*Given data*.
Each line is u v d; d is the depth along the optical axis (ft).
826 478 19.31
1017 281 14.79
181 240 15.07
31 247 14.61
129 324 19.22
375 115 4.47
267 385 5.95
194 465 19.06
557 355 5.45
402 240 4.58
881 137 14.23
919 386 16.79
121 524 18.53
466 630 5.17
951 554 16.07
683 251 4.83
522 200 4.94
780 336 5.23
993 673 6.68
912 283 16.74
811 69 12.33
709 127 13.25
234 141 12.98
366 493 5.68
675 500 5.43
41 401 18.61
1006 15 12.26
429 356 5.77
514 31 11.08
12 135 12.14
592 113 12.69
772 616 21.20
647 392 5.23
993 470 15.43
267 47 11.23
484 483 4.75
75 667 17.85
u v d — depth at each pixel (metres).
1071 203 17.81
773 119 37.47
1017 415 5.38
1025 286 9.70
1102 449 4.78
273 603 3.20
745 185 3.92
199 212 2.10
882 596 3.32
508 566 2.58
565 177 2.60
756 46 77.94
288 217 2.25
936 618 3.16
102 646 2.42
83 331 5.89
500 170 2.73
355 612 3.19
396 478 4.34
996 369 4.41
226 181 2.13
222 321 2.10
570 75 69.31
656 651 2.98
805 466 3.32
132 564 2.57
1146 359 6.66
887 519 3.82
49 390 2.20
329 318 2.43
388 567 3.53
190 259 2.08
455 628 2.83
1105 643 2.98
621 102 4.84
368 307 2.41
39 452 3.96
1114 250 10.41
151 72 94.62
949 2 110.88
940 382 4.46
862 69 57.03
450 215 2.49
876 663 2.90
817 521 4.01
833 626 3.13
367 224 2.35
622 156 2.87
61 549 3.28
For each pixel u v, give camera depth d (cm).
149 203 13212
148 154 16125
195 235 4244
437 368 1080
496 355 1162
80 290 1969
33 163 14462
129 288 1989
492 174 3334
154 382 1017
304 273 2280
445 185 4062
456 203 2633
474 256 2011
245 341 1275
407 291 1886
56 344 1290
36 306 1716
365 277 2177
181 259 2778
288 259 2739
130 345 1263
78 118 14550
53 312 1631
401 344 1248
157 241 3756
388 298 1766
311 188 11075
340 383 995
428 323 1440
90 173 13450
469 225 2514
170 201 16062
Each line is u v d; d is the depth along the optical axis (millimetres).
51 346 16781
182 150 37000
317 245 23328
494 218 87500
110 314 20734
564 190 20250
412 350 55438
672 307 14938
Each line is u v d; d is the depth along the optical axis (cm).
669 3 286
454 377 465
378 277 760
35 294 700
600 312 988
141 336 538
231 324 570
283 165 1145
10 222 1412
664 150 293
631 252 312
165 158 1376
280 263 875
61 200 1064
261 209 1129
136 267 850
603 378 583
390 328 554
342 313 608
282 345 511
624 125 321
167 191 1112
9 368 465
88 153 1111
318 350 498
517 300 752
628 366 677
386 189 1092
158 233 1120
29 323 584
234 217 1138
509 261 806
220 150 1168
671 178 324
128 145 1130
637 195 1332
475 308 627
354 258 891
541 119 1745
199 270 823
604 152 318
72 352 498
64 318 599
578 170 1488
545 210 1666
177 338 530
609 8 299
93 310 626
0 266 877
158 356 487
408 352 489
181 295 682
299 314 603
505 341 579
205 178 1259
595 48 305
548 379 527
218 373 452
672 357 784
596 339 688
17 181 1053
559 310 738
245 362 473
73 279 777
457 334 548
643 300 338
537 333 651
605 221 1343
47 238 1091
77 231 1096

*Your objective*. Work out how many lines in the data include "along". Answer with the number only.

*Exercise solution*. 3